March 27, 2019
Senator Bill Cassidy (Republican-Louisiana) at a recent hearing before the Senate finance committee pointed out in his questions to US Trade Representative Robert Lighthizer the harm allegedly caused by a flood of Indian shrimp imports, the Southern Shrimp Alliance (SSA) reports.
In response, Lighthizer said the domestic industry could seek the imposition of countervailing duty orders to address the government of India's significant subsidisation of its shrimp industry. "Generally in a situation like this you're better off bringing litigation", he added.
Cassidy asked Lighthizer to take steps through a Section 301 proceeding or through the review of India's eligibility for benefits under the Generalised System of Preferences (GSP) programme.
Last year, the volume of India's frozen, non-breaded warmwater shrimp exports to the US increased by another 16% over the previous year, with India now accounting for 39% of total shrimp import volume into the country.
The SSA noted: "The continued remarkable growth of Indian shrimp imports in the US market has occurred simultaneous to substantial actions taken by the European Union to prevent contaminated Indian shrimp from reaching European consumers".
As the SSA previously documented, the EU has placed limits on the shrimp farms and shrimp processors that can export shrimp to Europe and has further required that all shrimp sent to Europe be tested for banned antibiotics prior to shipment.

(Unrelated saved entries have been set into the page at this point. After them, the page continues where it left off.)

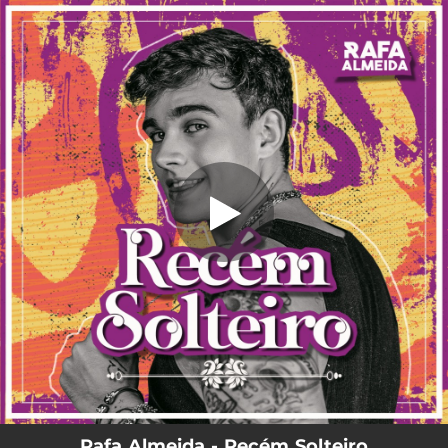
.
Recém Solteiro
You're all set!
02:16
Recém Solteiro
Rafa Almeida - Recém Solteiro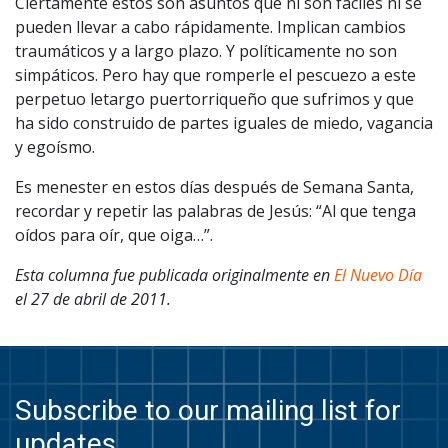
Ciertamente estos son asuntos que ni son fáciles ni se
pueden llevar a cabo rápidamente. Implican cambios
traumáticos y a largo plazo. Y políticamente no son
simpáticos. Pero hay que romperle el pescuezo a este
perpetuo letargo puertorriqueño que sufrimos y que
ha sido construido de partes iguales de miedo, vagancia
y egoísmo.
Es menester en estos días después de Semana Santa,
recordar y repetir las palabras de Jesús: “Al que tenga
oídos para oír, que oiga…”.
Esta columna fue publicada originalmente en
El Nuevo Día
el 27 de abril de 2011.
Subscribe to our mailing list for
updates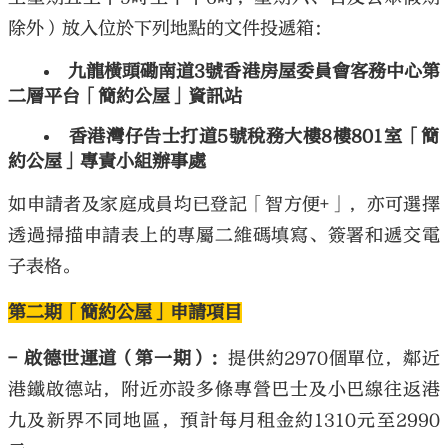
除外）放入位於下列地點的文件投遞箱：
九龍橫頭磡南道3號香港房屋委員會客務中心第
二層平台「簡約公屋」資訊站
香港灣仔告士打道5號稅務大樓8樓801室「簡
約公屋」專責小組辦事處
如申請者及家庭成員均已登記「智方便+」，亦可選擇
透過掃描申請表上的專屬二維碼填寫、簽署和遞交電
子表格。
第二期「簡約公屋」申請項目
- 啟德世運道（第一期）：
提供約2970個單位，鄰近
港鐵啟德站，附近亦設多條專營巴士及小巴線往返港
九及新界不同地區，預計每月租金約1310元至2990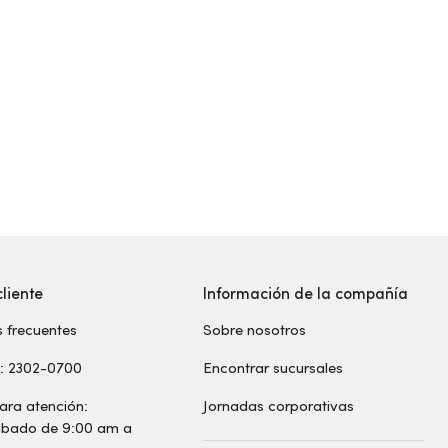
cliente
Información de la compañía
 frecuentes
Sobre nosotros
s: 2302-0700
Encontrar sucursales
ara atención:
Jornadas corporativas
sábado de 9:00 am a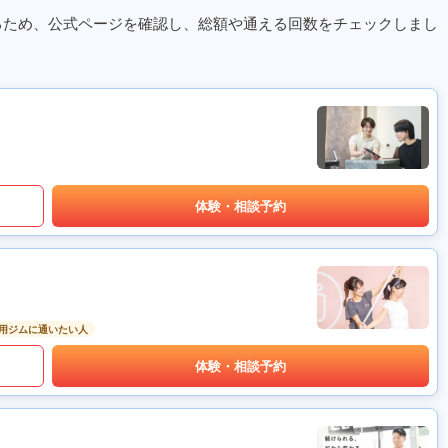
るため、公式ページを確認し、総額や通える回数をチェックしまし
体験・相談予約
用ジムに通いたい人
体験・相談予約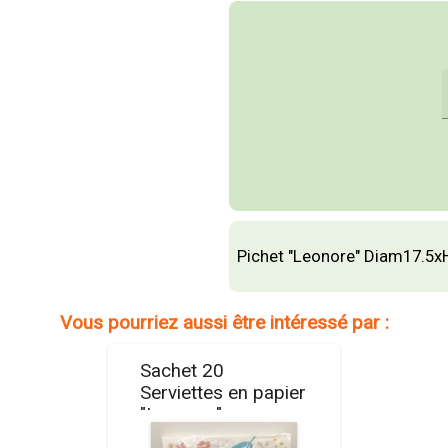
Pichet "Leonore" Diam17.
Vous pourriez aussi être intéressé par :
Sachet 20
Serviettes en papier
"Leonore"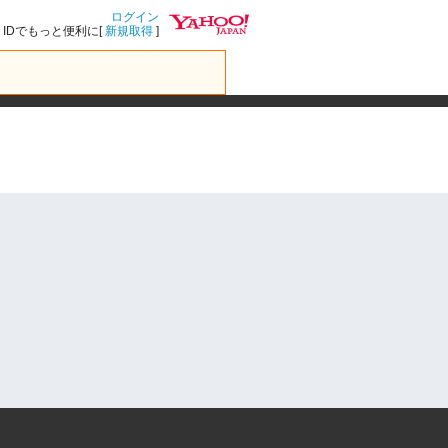
ログイン
IDでもっと便利に[
新規取得
]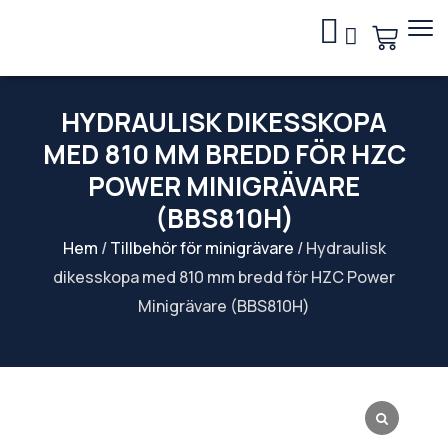
HYDRAULISK DIKESSKOPA
MED 810 MM BREDD FÖR HZC
POWER MINIGRÄVARE
(BBS810H)
Hem
/
Tillbehör för minigrävare
/ Hydraulisk
dikesskopa med 810 mm bredd för HZC Power
Minigrävare (BBS810H)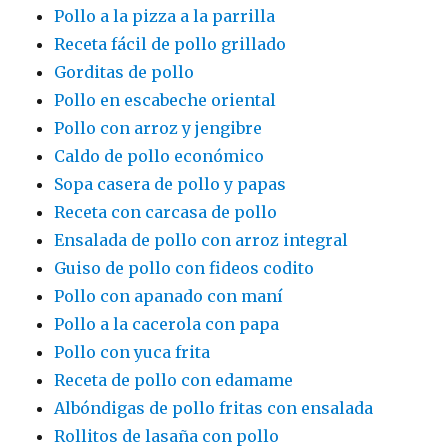
Pollo a la pizza a la parrilla
Receta fácil de pollo grillado
Gorditas de pollo
Pollo en escabeche oriental
Pollo con arroz y jengibre
Caldo de pollo económico
Sopa casera de pollo y papas
Receta con carcasa de pollo
Ensalada de pollo con arroz integral
Guiso de pollo con fideos codito
Pollo con apanado con maní
Pollo a la cacerola con papa
Pollo con yuca frita
Receta de pollo con edamame
Albóndigas de pollo fritas con ensalada
Rollitos de lasaña con pollo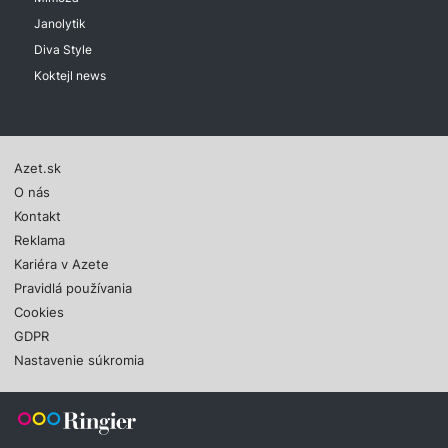
Janolytik
Diva Style
Koktejl news
Azet.sk
O nás
Kontakt
Reklama
Kariéra v Azete
Pravidlá používania
Cookies
GDPR
Nastavenie súkromia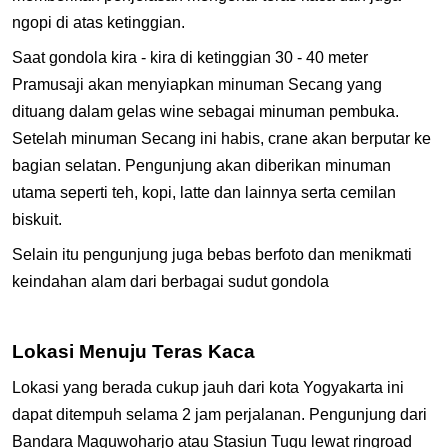
ngopi di atas ketinggian.
Saat gondola kira - kira di ketinggian 30 - 40 meter
Pramusaji akan menyiapkan minuman Secang yang
dituang dalam gelas wine sebagai minuman pembuka.
Setelah minuman Secang ini habis, crane akan berputar ke
bagian selatan. Pengunjung akan diberikan minuman
utama seperti teh, kopi, latte dan lainnya serta cemilan
biskuit.
Selain itu pengunjung juga bebas berfoto dan menikmati
keindahan alam dari berbagai sudut gondola
Lokasi Menuju Teras Kaca
Lokasi yang berada cukup jauh dari kota Yogyakarta ini
dapat ditempuh selama 2 jam perjalanan. Pengunjung dari
Bandara Maguwoharjo atau Stasiun Tugu lewat ringroad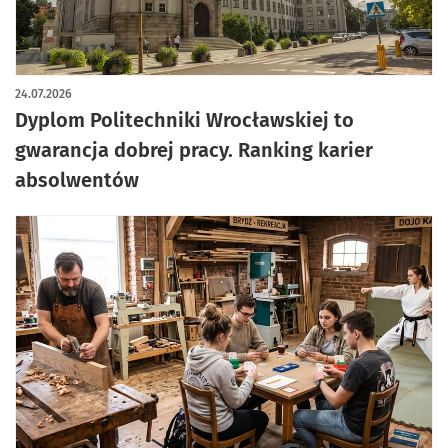
24.07.2026
Dyplom Politechniki Wrocławskiej to
gwarancja dobrej pracy. Ranking karier
absolwentów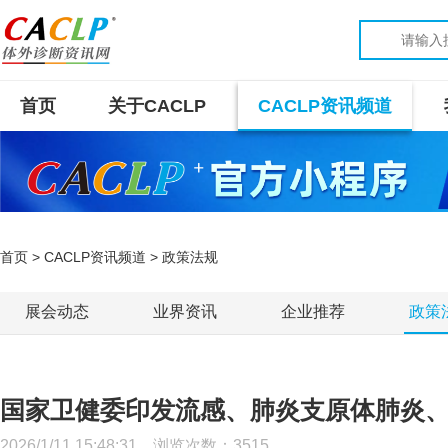
首页
关于CACLP
CACLP资讯频道
首页
>
CACLP资讯频道
> 政策法规
展会动态
业界资讯
企业推荐
政策
国家卫健委印发流感、肺炎支原体肺炎、
2026/1/11 15:48:31 浏览次数：
3515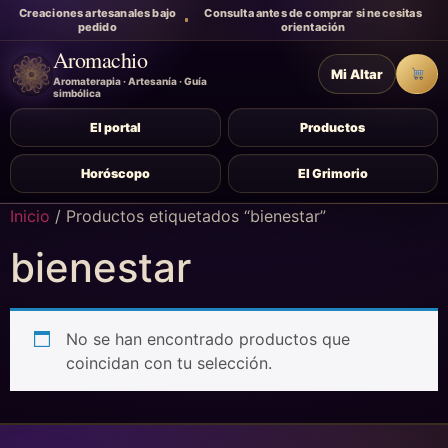
Creaciones artesanales bajo
Consulta antes de comprar si necesitas
pedido
orientación
Aromachio
Mi Altar
Carr
Aromaterapia · Artesanía · Guía
simbólica
El portal
Productos
Horóscopo
El Grimorio
Inicio
/ Productos etiquetados “bienestar”
bienestar
No se han encontrado productos que
coincidan con tu selección.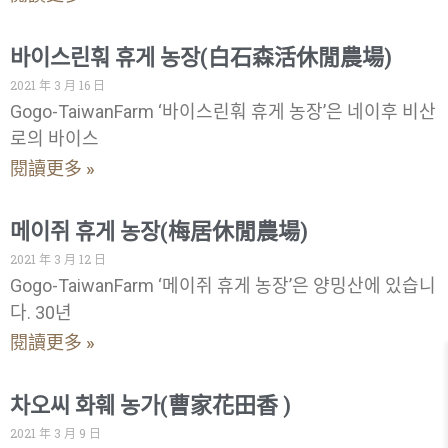
바이스린훠 휴게 농장(白石森活休閒農場)
2021 年 3 月 16 日
Gogo-TaiwanFarm ‘바이스린훠 휴게 농장’은 네이후 비산
로의 바이스
閱讀更多 »
메이쥐 휴게 농장(梅居休閒農場)
2021 年 3 月 12 日
Gogo-TaiwanFarm ‘메이쥐 휴게 농장’은 양밍산에 있습니
다. 30년
閱讀更多 »
차오씨 화훼 농가(曹家花田香 )
2021 年 3 月 9 日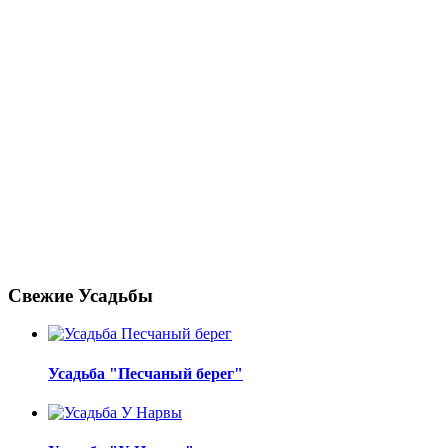
Свежие Усадьбы
Усадьба "Песчаный берег"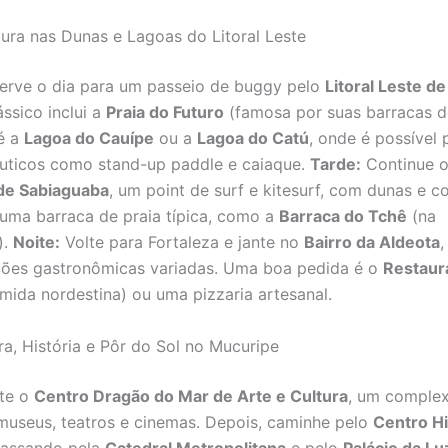
tura nas Dunas e Lagoas do Litoral Leste
erve o dia para um passeio de buggy pelo
Litoral Leste de
ássico inclui a
Praia do Futuro
(famosa por suas barracas de
é a
Lagoa do Cauípe
ou a
Lagoa do Catú
, onde é possível 
uticos como stand-up paddle e caiaque.
Tarde:
Continue o
 de Sabiaguaba
, um point de surf e kitesurf, com dunas e co
ma barraca de praia típica, como a
Barraca do Tchê
(na
).
Noite:
Volte para Fortaleza e jante no
Bairro da Aldeota
,
ções gastronômicas variadas. Uma boa pedida é o
Restaur
mida nordestina) ou uma pizzaria artesanal.
ra, História e Pôr do Sol no Mucuripe
ite o
Centro Dragão do Mar de Arte e Cultura
, um complex
museus, teatros e cinemas. Depois, caminhe pelo
Centro Hi
passando pela
Catedral Metropolitana
e pelo
Palácio da Lu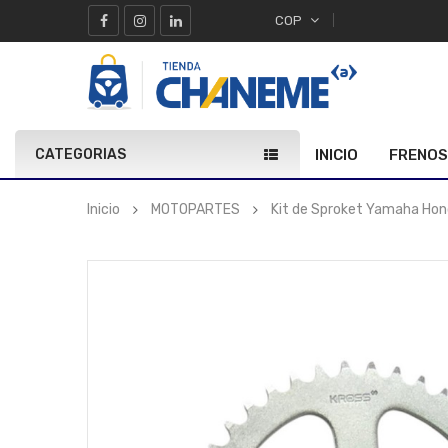
COP
CATEGORIAS
INICIO
FRENOS
Inicio
MOTOPARTES
Kit de Sproket Yamaha Hon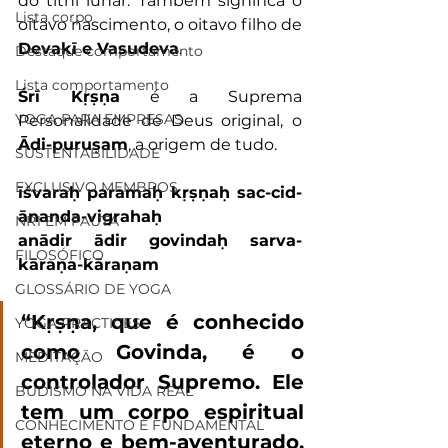
do tithi lunar. Também significa o 
Lista corpo
oitavo nascimento, o oitavo filho de 
Devakī e Vasudeva
.
Destaque comportamento
Lista comportamento
Śrī Kṛṣṇa
 é a Suprema 
YOGA PARA EMPRESAS
Personalidade de Deus original, o 
Ādi-puruṣam
, a origem de tudo.
SUSTENTABILIDADE
EXCLUSIVO MEMBROS
īśvaraḥ paramaḥ kṛṣṇaḥ sac-cid-
ānanda-vigrahaḥ
NR1 EM PAUTA
anādir ādir govindaḥ sarva-
FILOSÓFICO
kāraṇa-kāraṇam
GLOSSÁRIO DE YOGA
“Kṛṣṇa, que é conhecido 
YOGA PRACTICES
como Govinda, é o 
MEDITAÇÃO
controlador Supremo. Ele 
BUDISMO NA VIDA REAL
tem um corpo espiritual 
CONHECIMENTO É FUNDAMENTAL
eterno e bem-aventurado. 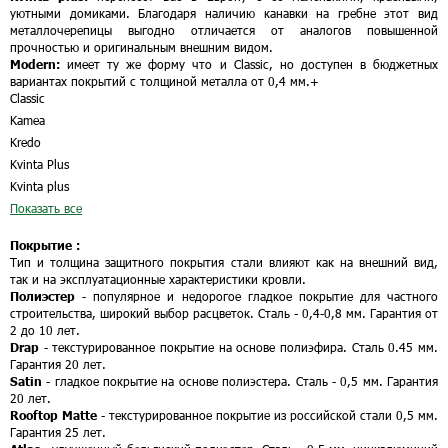
уютными домиками. Благодаря наличию канавки на гребне этот вид
металлочерепицы выгодно отличается от аналогов повышенной
прочностью и оригинальным внешним видом.
Modern:
имеет ту же форму что и Classic, но доступен в бюджетных
вариантах покрытий с толщиной металла от 0,4 мм.
+
Classic
Kamea
Kredo
Kvinta Plus
Kvinta plus
Показать все
Покрытие :
Тип и толщина защитного покрытия стали влияют как на внешний вид,
так и на эксплуатационные характеристики кровли.
Полиэстер
- популярное и недорогое гладкое покрытие для частного
строительства, широкий выбор расцветок. Сталь - 0,4-0,8 мм. Гарантия от
2 до 10 лет.
Drap
- текстурированное покрытие на основе полиэфира. Сталь 0.45 мм.
Гарантия 20 лет.
Satin
- гладкое покрытие на основе полиэстера. Сталь - 0,5 мм. Гарантия
20 лет.
Rooftop Matte
- текстурированное покрытие из российской стали 0,5 мм.
Гарантия 25 лет.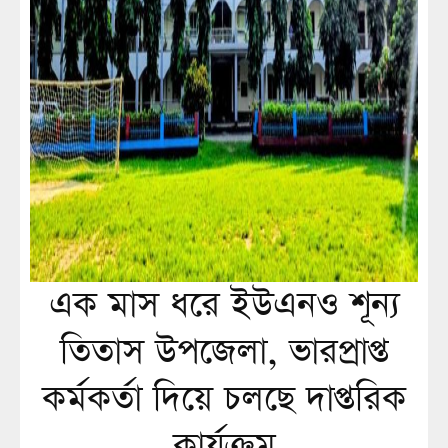
এক মাস ধরে ইউএনও শূন্য
তিতাস উপজেলা, ভারপ্রাপ্ত
কর্মকর্তা দিয়ে চলছে দাপ্তরিক
কার্যক্রম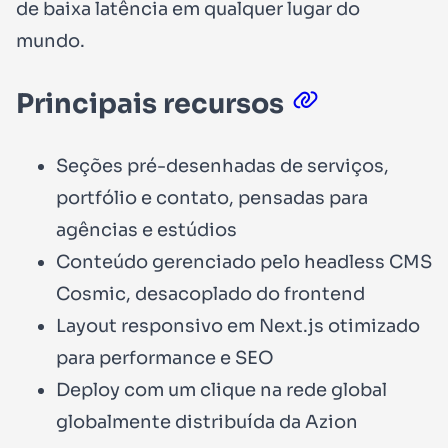
de baixa latência em qualquer lugar do
mundo.
Principais recursos
Seções pré-desenhadas de serviços,
portfólio e contato, pensadas para
agências e estúdios
Conteúdo gerenciado pelo headless CMS
Cosmic, desacoplado do frontend
Layout responsivo em Next.js otimizado
para performance e SEO
Deploy com um clique na rede global
globalmente distribuída da Azion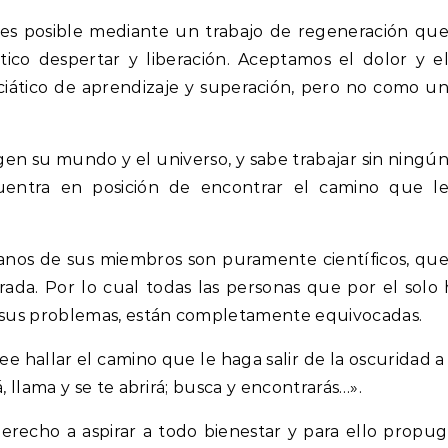
o es posible mediante un trabajo de regeneración qu
co despertar y liberación. Aceptamos el dolor y e
iático de aprendizaje y superación, pero no como u
en su mundo y el universo, y sabe trabajar sin ningú
uentra en posición de encontrar el camino que l
anos de sus miembros son puramente científicos, qu
rada. Por lo cual todas las personas que por el sol
 sus problemas, están completamente equivocadas.
 hallar el camino que le haga salir de la oscuridad a 
, llama y se te abrirá; busca y encontrarás…».
erecho a aspirar a todo bienestar y para ello propu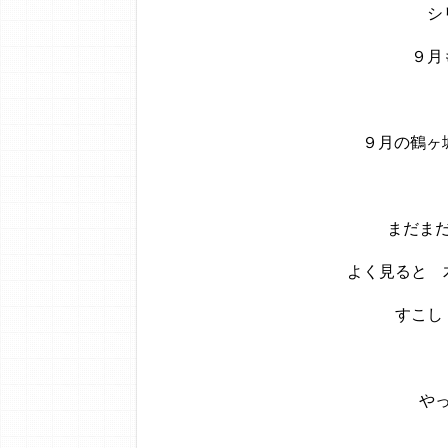
シ
９月
９月の鶴ヶ城
まだま
よく見ると 
すこし
や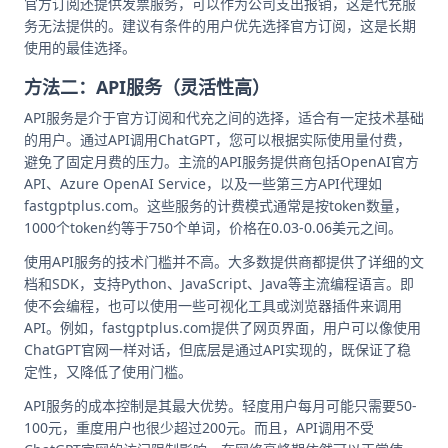
官方订阅还提供发票服务，可以作为公司支出报销，这是代充服
务无法提供的。建议有条件的用户优先选择官方订阅，这是长期
使用的最佳选择。
方法二：API服务（灵活性高）
API服务是介于官方订阅和代充之间的选择，适合有一定技术基础
的用户。通过API调用ChatGPT，您可以根据实际使用量付费，
避免了固定月费的压力。主流的API服务提供商包括OpenAI官方
API、Azure OpenAI Service，以及一些第三方API代理如
fastgptplus.com。这些服务的计费模式通常是按token数量，
1000个token约等于750个单词，价格在0.03-0.06美元之间。
使用API服务的技术门槛并不高。大多数提供商都提供了详细的文
档和SDK，支持Python、JavaScript、Java等主流编程语言。即
使不会编程，也可以使用一些可视化工具或浏览器插件来调用
API。例如，fastgptplus.com提供了网页界面，用户可以像使用
ChatGPT官网一样对话，但底层是通过API实现的，既保证了稳
定性，又降低了使用门槛。
API服务的成本控制是其最大优势。轻度用户每月可能只需要50-
100元，重度用户也很少超过200元。而且，API调用不受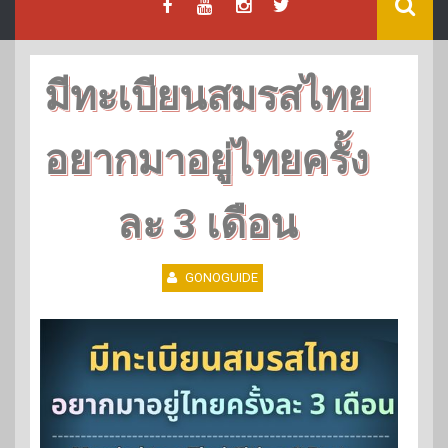
มีทะเบียนสมรสไทย
อยากมาอยู่ไทยครั้ง
ละ 3 เดือน
GONOGUIDE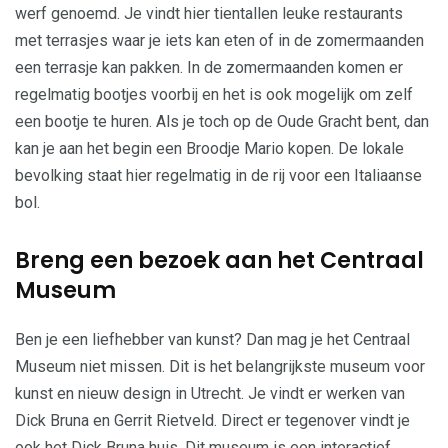
werf genoemd. Je vindt hier tientallen leuke restaurants
met terrasjes waar je iets kan eten of in de zomermaanden
een terrasje kan pakken. In de zomermaanden komen er
regelmatig bootjes voorbij en het is ook mogelijk om zelf
een bootje te huren. Als je toch op de Oude Gracht bent, dan
kan je aan het begin een Broodje Mario kopen. De lokale
bevolking staat hier regelmatig in de rij voor een Italiaanse
bol.
Breng een bezoek aan het Centraal
Museum
Ben je een liefhebber van kunst? Dan mag je het Centraal
Museum niet missen. Dit is het belangrijkste museum voor
kunst en nieuw design in Utrecht. Je vindt er werken van
Dick Bruna en Gerrit Rietveld. Direct er tegenover vindt je
ook het Dick Bruna huis. Dit museum is een interactief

In addition to these controls, the EU has mandated the testing of half of all shrimp shipments imported into the 28-member bloc and recently called on member countries to expand the scope of their testing.
Data showed that Indian shrimp exports to the US and Vietnam exploded between 2014 and 2017, while exports to all other markets have remained relatively stable.
In 2014, the US imported 26% more shrimp from India than the EU. By 2017, the US was importing 154% more shrimp from India than the EU. Over that timeframe, the volume of India's shrimp exports to the EU increased by 5%, while that to the US increased by a whopping 111%.